Task details
In one to three sentences, explain why the call transcript says the company now has really healthy margins.

Got it. Okay. Good to hear. And then I guess just wanted to hear a little bit about what you think is working in the assortment, obviously, really strong acceleration all the way through the February commentary you gave, and it sounds like March sounds pretty good. What's working? What do you think is kind of driving higher traffic? And is there something in the assortment in particular? Is it a better marketing posture? Maybe just help us identify kind of the big levers you've pulled.

Nate Smith

Executives
#9

Yes. Thanks, Matt. This is Nate. Mike and I were talking last night about this. And we were constructing what -- we figured this question would come. It really is across every category. We're not seeing any spike in any particular category. We're seeing strength across the board, both genders and kids. So I think obviously, our private label is working as well. So I think when we think about what was causing some of our struggles, it started with the assortment. We feel very strongly now our assortment across the board across all categories is where it needs to be. And we mentioned Michael Cingolani coming in and taking charge of that and now being promoted to the CMO role. So I think that was a huge component of it. But it's also -- the inventory situation was addressed too. Now we're selling far more full price than we were, say, a year ago that we were selling a lot of off-price with aged and obsolete inventory. So our inventory levels are healthier. Our assortment is stronger. We've obviously rationalized some of our underperforming store and the consequence of all that is now really healthy margins.

[Page-level text extractions]
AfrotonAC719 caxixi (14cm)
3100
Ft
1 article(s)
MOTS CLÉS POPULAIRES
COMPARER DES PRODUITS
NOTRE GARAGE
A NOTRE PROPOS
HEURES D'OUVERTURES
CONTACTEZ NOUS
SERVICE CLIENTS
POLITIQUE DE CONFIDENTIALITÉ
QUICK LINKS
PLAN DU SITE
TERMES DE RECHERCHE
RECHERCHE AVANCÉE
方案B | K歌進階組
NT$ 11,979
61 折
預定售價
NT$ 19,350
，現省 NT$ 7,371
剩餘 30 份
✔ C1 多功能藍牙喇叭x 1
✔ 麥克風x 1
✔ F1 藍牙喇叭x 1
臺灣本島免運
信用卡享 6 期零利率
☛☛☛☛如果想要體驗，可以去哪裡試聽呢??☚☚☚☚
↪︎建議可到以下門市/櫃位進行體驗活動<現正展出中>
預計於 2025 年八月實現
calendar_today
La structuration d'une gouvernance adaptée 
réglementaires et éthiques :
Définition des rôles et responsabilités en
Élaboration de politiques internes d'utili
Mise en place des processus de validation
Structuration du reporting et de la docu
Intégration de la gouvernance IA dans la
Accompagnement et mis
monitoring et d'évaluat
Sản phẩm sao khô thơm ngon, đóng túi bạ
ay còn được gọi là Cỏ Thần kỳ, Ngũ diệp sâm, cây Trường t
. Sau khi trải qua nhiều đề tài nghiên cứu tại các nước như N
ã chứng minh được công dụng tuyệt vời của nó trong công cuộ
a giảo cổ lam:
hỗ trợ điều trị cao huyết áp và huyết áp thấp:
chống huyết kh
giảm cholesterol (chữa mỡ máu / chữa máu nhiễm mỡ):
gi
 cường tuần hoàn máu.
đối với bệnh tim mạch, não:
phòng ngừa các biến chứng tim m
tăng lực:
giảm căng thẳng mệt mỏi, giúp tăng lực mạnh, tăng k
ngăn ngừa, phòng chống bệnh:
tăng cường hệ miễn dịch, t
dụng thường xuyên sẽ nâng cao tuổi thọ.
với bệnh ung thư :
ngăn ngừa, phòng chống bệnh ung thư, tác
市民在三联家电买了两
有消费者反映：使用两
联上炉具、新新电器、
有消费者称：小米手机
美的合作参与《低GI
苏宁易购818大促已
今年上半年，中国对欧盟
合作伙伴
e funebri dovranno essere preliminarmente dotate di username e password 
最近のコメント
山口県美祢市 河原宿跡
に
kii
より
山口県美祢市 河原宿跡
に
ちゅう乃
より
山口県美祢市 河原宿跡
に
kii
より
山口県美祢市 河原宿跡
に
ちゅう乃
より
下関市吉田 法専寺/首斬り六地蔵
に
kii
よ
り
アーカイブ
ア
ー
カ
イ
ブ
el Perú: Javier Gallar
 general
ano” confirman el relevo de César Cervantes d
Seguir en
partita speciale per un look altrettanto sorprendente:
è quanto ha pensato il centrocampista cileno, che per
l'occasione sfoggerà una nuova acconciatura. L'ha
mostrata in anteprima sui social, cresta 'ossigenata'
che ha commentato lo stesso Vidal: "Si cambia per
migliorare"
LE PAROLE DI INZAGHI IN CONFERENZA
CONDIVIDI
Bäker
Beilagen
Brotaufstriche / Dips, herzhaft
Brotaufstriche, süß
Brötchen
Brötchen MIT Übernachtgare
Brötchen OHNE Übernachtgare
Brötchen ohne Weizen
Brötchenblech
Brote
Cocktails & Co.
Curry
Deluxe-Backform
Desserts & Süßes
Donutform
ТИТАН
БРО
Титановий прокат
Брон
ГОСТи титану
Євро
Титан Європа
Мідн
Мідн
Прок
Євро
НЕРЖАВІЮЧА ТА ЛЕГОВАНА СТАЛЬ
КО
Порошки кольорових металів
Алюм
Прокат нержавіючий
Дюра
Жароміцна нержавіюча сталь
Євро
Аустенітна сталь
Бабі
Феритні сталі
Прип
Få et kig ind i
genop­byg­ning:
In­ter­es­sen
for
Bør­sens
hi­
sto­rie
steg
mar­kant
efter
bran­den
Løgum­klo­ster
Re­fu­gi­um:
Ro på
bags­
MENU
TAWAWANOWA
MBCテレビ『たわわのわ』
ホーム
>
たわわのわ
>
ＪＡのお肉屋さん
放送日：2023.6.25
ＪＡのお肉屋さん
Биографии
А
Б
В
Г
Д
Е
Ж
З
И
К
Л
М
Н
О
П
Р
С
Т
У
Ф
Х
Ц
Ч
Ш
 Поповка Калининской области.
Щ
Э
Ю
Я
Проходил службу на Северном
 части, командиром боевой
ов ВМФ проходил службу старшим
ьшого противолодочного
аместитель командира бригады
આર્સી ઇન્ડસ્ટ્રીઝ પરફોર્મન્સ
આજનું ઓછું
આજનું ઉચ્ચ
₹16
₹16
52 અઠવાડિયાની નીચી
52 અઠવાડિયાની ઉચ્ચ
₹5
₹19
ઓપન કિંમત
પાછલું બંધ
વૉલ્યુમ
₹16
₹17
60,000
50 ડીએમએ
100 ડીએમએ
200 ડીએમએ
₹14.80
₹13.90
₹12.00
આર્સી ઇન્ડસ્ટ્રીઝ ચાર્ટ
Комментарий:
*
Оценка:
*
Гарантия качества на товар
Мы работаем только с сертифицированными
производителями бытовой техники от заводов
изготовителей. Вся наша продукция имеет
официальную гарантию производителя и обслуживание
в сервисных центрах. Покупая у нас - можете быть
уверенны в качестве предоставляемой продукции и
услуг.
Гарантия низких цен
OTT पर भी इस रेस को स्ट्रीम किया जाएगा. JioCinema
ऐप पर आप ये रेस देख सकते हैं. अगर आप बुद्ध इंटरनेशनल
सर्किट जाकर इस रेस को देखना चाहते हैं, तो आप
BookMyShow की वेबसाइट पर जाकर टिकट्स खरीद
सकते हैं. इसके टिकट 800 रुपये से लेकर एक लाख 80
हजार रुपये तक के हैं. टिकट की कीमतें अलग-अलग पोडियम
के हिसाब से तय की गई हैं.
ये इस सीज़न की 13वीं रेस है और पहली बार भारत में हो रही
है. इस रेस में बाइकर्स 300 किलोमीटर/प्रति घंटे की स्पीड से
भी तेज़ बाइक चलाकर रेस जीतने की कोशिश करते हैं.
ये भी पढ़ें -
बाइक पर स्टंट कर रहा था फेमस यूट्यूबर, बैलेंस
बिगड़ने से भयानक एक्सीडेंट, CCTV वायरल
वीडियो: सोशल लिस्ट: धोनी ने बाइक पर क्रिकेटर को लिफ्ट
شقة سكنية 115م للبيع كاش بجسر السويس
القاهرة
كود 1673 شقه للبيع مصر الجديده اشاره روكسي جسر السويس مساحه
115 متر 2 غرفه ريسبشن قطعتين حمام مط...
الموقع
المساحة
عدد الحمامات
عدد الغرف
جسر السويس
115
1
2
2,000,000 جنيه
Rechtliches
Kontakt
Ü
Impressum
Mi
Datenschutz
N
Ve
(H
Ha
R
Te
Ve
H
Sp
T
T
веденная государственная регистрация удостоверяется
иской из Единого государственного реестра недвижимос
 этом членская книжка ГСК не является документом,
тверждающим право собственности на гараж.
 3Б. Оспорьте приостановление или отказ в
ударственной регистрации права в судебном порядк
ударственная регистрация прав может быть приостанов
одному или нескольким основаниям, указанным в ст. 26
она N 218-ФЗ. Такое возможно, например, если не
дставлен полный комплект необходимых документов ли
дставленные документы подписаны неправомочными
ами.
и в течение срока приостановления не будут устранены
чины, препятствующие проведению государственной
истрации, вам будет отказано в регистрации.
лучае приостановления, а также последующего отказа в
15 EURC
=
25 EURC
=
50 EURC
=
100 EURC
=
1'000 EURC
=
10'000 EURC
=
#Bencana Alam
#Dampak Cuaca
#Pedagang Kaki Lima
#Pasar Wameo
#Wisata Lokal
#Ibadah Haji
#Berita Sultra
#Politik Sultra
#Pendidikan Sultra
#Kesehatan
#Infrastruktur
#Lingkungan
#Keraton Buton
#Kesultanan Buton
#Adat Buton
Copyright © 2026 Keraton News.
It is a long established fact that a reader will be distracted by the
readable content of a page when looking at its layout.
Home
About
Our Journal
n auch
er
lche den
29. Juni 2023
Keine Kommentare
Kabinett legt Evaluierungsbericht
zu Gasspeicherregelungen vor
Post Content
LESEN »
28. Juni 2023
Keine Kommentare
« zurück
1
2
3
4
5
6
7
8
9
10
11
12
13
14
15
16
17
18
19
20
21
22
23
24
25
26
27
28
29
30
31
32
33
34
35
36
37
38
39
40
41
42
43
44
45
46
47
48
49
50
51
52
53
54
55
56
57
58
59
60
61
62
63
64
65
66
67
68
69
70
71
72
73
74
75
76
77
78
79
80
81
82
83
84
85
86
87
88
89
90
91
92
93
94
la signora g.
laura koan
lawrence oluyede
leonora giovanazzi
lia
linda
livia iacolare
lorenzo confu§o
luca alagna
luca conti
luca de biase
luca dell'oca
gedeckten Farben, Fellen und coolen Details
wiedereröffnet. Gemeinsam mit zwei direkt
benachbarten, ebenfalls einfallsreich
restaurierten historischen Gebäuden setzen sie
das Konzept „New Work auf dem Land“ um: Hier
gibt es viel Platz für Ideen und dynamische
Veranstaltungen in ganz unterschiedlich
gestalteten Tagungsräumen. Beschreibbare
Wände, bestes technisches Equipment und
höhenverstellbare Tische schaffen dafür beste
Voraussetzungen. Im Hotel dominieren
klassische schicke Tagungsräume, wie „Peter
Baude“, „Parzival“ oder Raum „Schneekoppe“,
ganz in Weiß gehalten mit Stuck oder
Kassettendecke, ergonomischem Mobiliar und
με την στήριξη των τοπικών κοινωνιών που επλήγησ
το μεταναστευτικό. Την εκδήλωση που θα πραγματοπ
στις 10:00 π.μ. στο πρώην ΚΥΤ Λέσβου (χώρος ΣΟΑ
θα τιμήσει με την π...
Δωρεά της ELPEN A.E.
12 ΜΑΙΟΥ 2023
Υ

Your response
The transcript calls those margins the consequence of several changes together. The assortment is stronger across all categories, and inventory levels are healthier because far more is sold at full price instead of off-price with aged and obsolete inventory. Some underperforming stores have also been rationalized.